Generalized Diffusion Model with Adjusted Offset Noise

Kutsuna, Takuro

arXiv.org Machine Learning 

One of the primary objectives of statistical machine learning is to model data distributions, a task that has supported recent advancements in generative artificial intelligence. The goal is to estimate a model that approximates an unknown distribution on the basis of multiple samples drawn from it. For example, when the data consists of images, the estimated model can be used to generate synthetic images that follow the same distribution. Diffusion models [28, 11, 29, 14] have emerged as powerful tools for estimating probability distributions and generating new data samples.

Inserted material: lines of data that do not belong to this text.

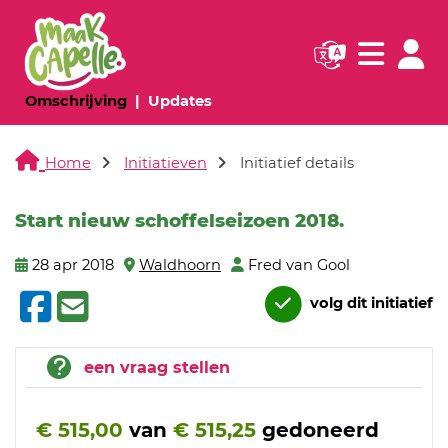
Navigatie websi
Navigatie
(huidige pagina)
(huidige pagina)
Omschrijving
Updates
Home
Initiatieven
Initiatief details
Start nieuw schoffelseizoen 2018.
28 apr 2018
Waldhoorn
Fred van Gool
volg dit initiatief
een vraag stellen
€ 515,00
van
€ 515,25
gedoneerd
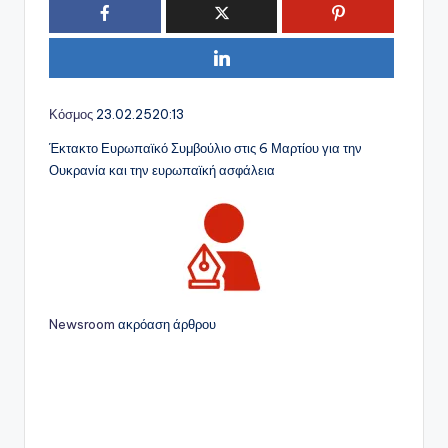
Κόσμος
23.02.25
20:13
Έκτακτο Ευρωπαϊκό Συμβούλιο στις 6 Μαρτίου για την
Ουκρανία και την ευρωπαϊκή ασφάλεια
Newsroom
ακρόαση άρθρου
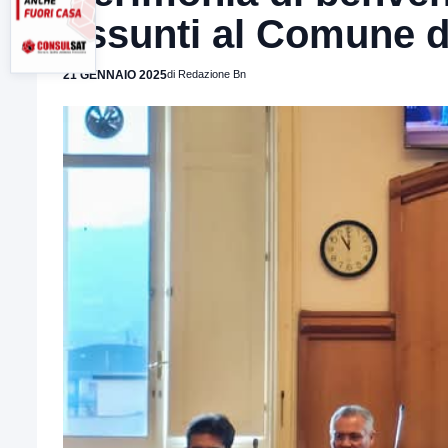
assunti al Comune d
21 GENNAIO 2025
di Redazione Bn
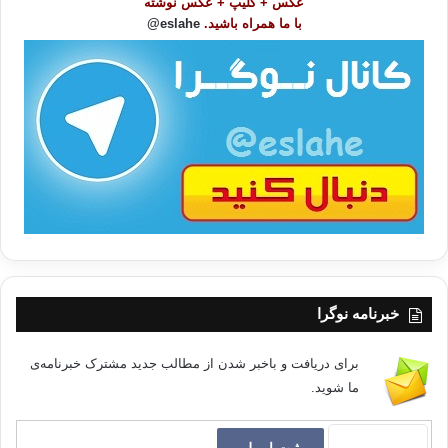
عکس + کلیپ + عکس نوشته
و
با ما همراه باشید.
eslahe@
ع
وقتی که بر می گردم،
ا
ت
/
تو خود باشی و من ديگری .
ب
ا
چه ند ده ترسم
چه ند ده ترسم
که ديِمه وه
خبرنامه نوگرا
هه واليکی تالت پی بی
برای دریافت و باخبر شدن از مطالب جدید مشترک خبرنامه‌ی
چه ند ده ترسم
ما شوید.
که باوه شِت پيدا ده که م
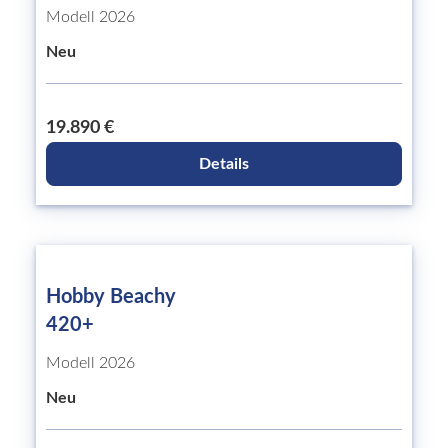
Modell 2026
Neu
19.890 €
Details
Hobby Beachy
420+
Modell 2026
Neu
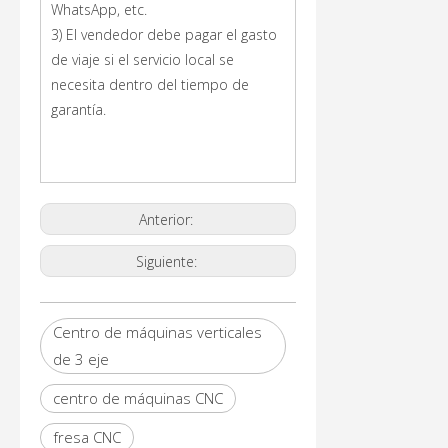
WhatsApp, etc.
3) El vendedor debe pagar el gasto
de viaje si el servicio local se
necesita dentro del tiempo de
garantía.
Anterior:
Siguiente:
Centro de máquinas verticales
de 3 eje
centro de máquinas CNC
fresa CNC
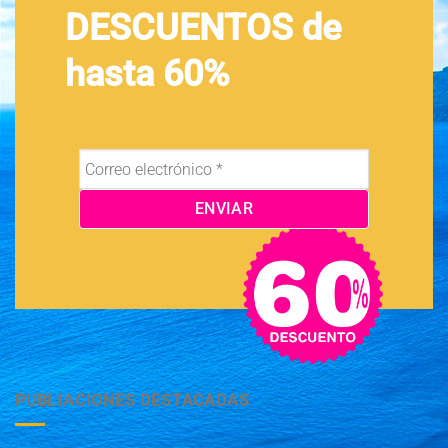
DESCUENTOS de
hasta 60%
PUBLIACIONES DESTACADAS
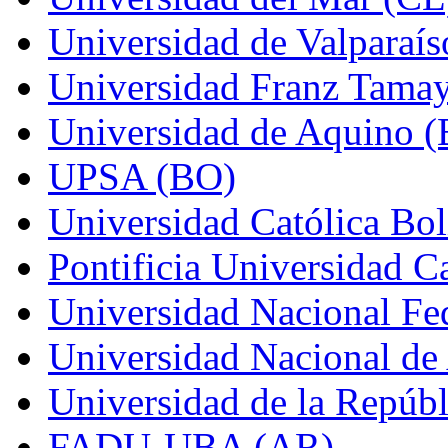
Universidad de Valparaís
Universidad Franz Tama
Universidad de Aquino 
UPSA (BO)
Universidad Católica Bo
Pontificia Universidad C
Universidad Nacional Fed
Universidad Nacional de
Universidad de la Repúb
FADU-UBA (AR)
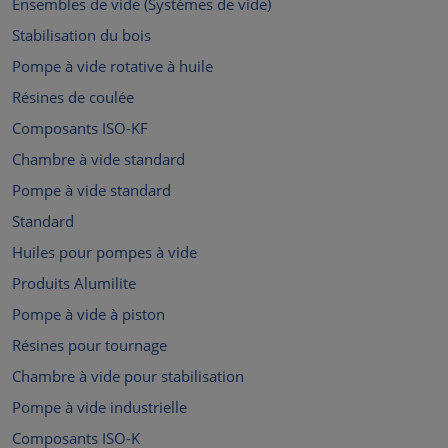
Ensembles de vide (Systèmes de vide)
Stabilisation du bois
Pompe à vide rotative à huile
Résines de coulée
Composants ISO-KF
Chambre à vide standard
Pompe à vide standard
Standard
Huiles pour pompes à vide
Produits Alumilite
Pompe à vide à piston
Résines pour tournage
Chambre à vide pour stabilisation
Pompe à vide industrielle
Composants ISO-K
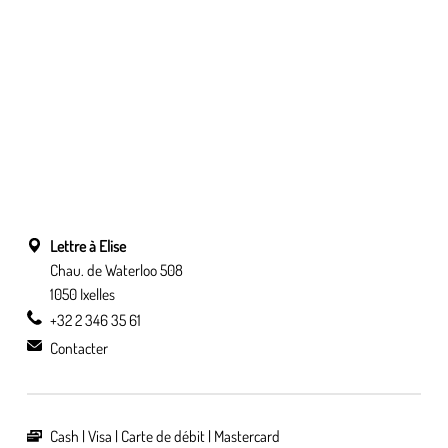
Lettre à Elise
Chau. de Waterloo 508
1050 Ixelles
+32 2 346 35 61
Contacter
Cash
Visa
Carte de débit
Mastercard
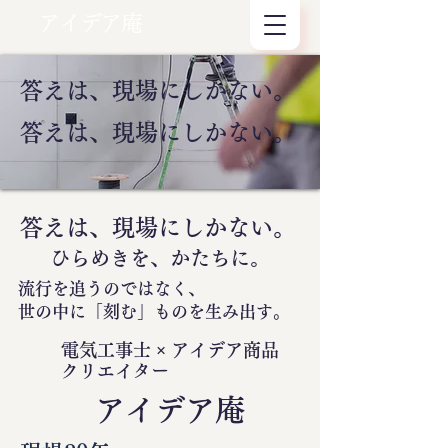
アイデア庵
答えは、現場にしかない。
答えは、現場にしかない。
答えは、現場にしかない。
ひらめきを、かたちに。
流行を追うのではなく、
世の中に
「刻む」
ものを生み出す。
電気工事士 × アイデア商品
クリエイター
​アイデア庵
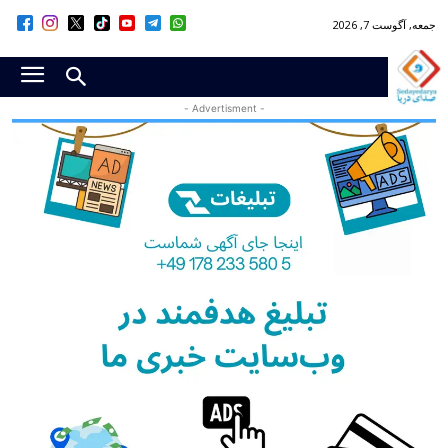
جمعه, آگوست 7, 2026
- Advertisment -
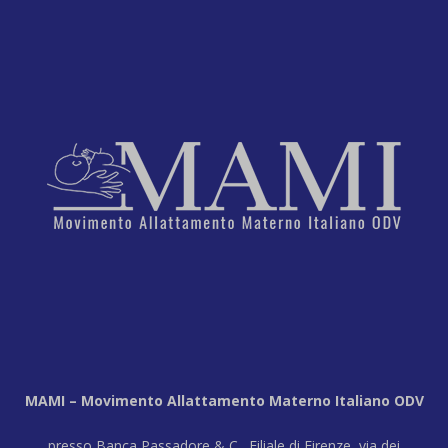
MAMI – Movimento Allattamento Materno Italiano ODV
presso Banca Passadore & C., Filiale di Firenze, via dei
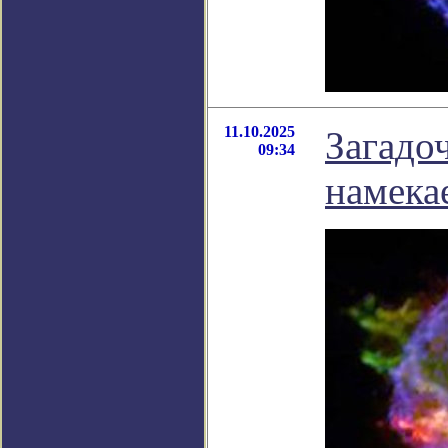
11.10.2025
Загадо
09:34
намека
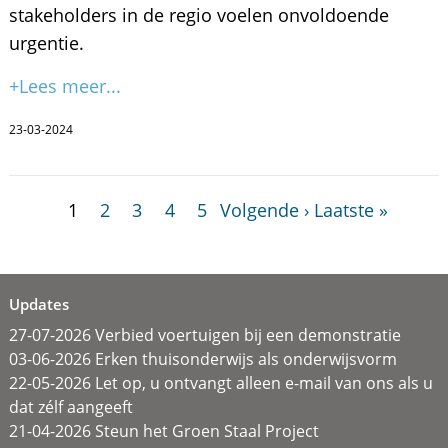
stakeholders in de regio voelen onvoldoende
urgentie.
+Lees meer...
23-03-2024
1
2
3
4
5
Volgende ›
Laatste »
Updates
27-07-2026 Verbied voertuigen bij een demonstratie
03-06-2026 Erken thuisonderwijs als onderwijsvorm
22-05-2026 Let op, u ontvangt alleen e-mail van ons als u
dat zélf aangeeft
21-04-2026 Steun het Groen Staal Project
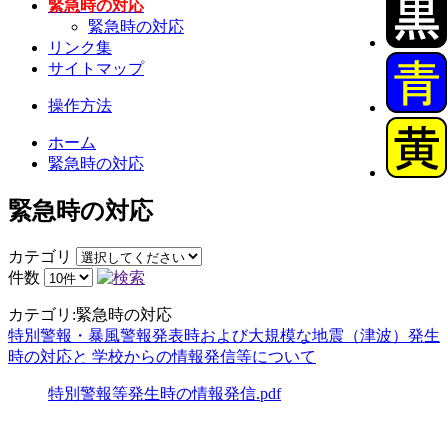
緊急時の対応
緊急時の対応
リンク集
サイトマップ
操作方法
ホーム
緊急時の対応
緊急時の対応
カテゴリ
件数
カテゴリ:緊急時の対応
特別警報・暴風警報発表時および大規模な地震（津波）発生
時の対応と 学校からの情報発信等について
特別警報等発生時の情報発信.pdf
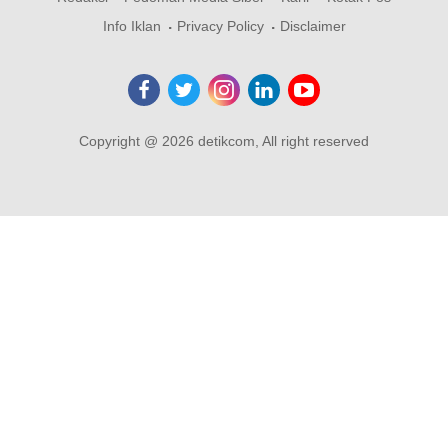
Info Iklan
Privacy Policy
Disclaimer
Copyright @ 2026 detikcom, All right reserved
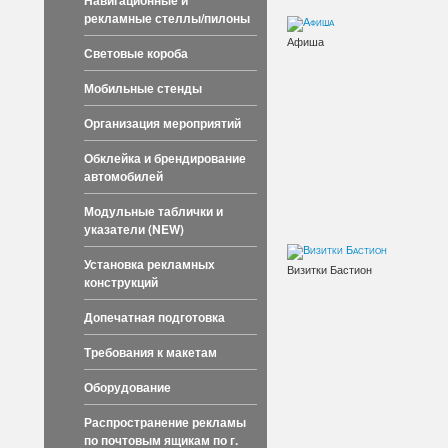
Навигационные и
рекламные стеллы/пилоны
Афиша
Световые короба
Мобильные стенды
Организация мероприятий
Обклейка и брендирование
автомобилей
Модульные таблички и
указатели (NEW)
Установка рекламных
Визитки Бастион
конструкций
Допечатная подготовка
Требования к макетам
Оборудование
Распространение рекламы
по почтовым ящикам по г.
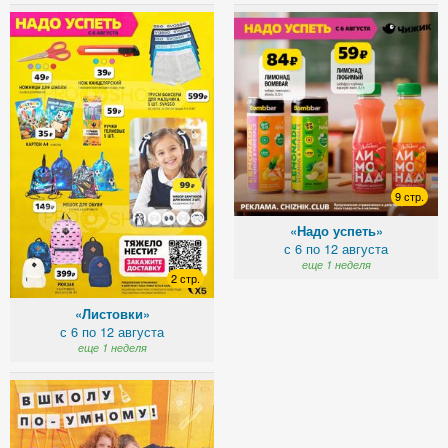
9 стр.
«Надо успеть»
с 6 по 12 августа
еще 1 неделя
2 стр.
«Листовки»
с 6 по 12 августа
еще 1 неделя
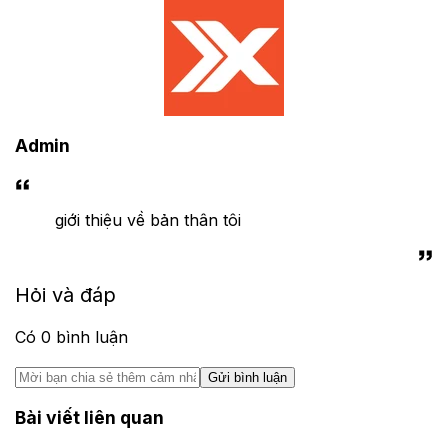
Admin
giới thiệu về bản thân tôi
Hỏi và đáp
Có
0
bình luận
Gửi bình luận
Bài viết liên quan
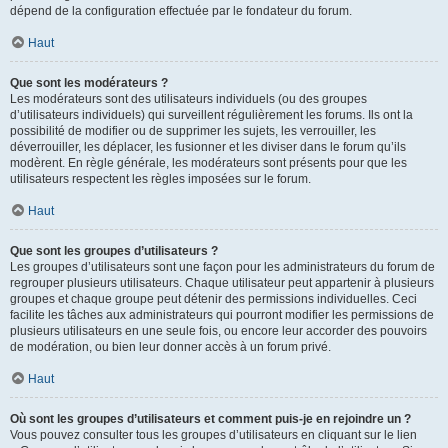
dépend de la configuration effectuée par le fondateur du forum.
Haut
Que sont les modérateurs ?
Les modérateurs sont des utilisateurs individuels (ou des groupes
d’utilisateurs individuels) qui surveillent régulièrement les forums. Ils ont la
possibilité de modifier ou de supprimer les sujets, les verrouiller, les
déverrouiller, les déplacer, les fusionner et les diviser dans le forum qu’ils
modèrent. En règle générale, les modérateurs sont présents pour que les
utilisateurs respectent les règles imposées sur le forum.
Haut
Que sont les groupes d’utilisateurs ?
Les groupes d’utilisateurs sont une façon pour les administrateurs du forum de
regrouper plusieurs utilisateurs. Chaque utilisateur peut appartenir à plusieurs
groupes et chaque groupe peut détenir des permissions individuelles. Ceci
facilite les tâches aux administrateurs qui pourront modifier les permissions de
plusieurs utilisateurs en une seule fois, ou encore leur accorder des pouvoirs
de modération, ou bien leur donner accès à un forum privé.
Haut
Où sont les groupes d’utilisateurs et comment puis-je en rejoindre un ?
Vous pouvez consulter tous les groupes d’utilisateurs en cliquant sur le lien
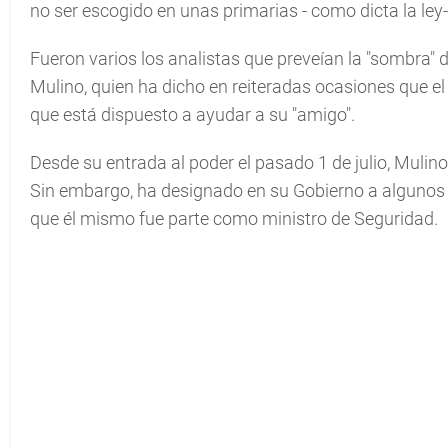
no ser escogido en unas primarias - como dicta la ley
Fueron varios los analistas que preveían la "sombra" d
Mulino, quien ha dicho en reiteradas ocasiones que el
que está dispuesto a ayudar a su "amigo".
Desde su entrada al poder el pasado 1 de julio, Muli
Sin embargo, ha designado en su Gobierno a algunos fu
que él mismo fue parte como ministro de Seguridad.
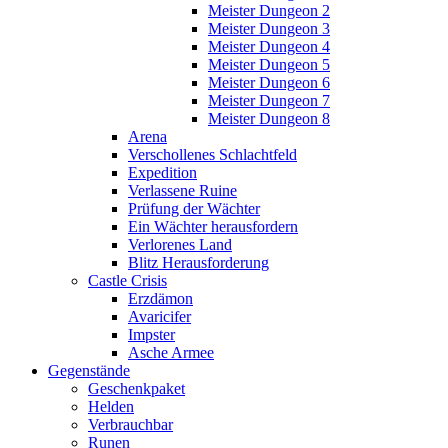
Meister Dungeon 2
Meister Dungeon 3
Meister Dungeon 4
Meister Dungeon 5
Meister Dungeon 6
Meister Dungeon 7
Meister Dungeon 8
Arena
Verschollenes Schlachtfeld
Expedition
Verlassene Ruine
Prüfung der Wächter
Ein Wächter herausfordern
Verlorenes Land
Blitz Herausforderung
Castle Crisis
Erzdämon
Avaricifer
Impster
Asche Armee
Gegenstände
Geschenkpaket
Helden
Verbrauchbar
Runen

They have been shown to outperform other generative models, such as generative adversarial networks (GANs) [6], particularly in image generation tasks [5]. Due to their flexibility and effectiveness, diffusion models are now employed in a wide range of applications, including drug design [3, 8], audio synthesis [17], and text generation [1, 18]. A well-known challenge faced by diffusion models for image generation is their difficulty in producing images with extremely low or high brightness across the entire image [9, 19, 12]. For example, it has been reported that Stable Diffusion [26], a popular diffusion model for text-conditional image generation, struggles to generate fully black or fully white images when given prompts such as "Solid black image" or "A white background" [19].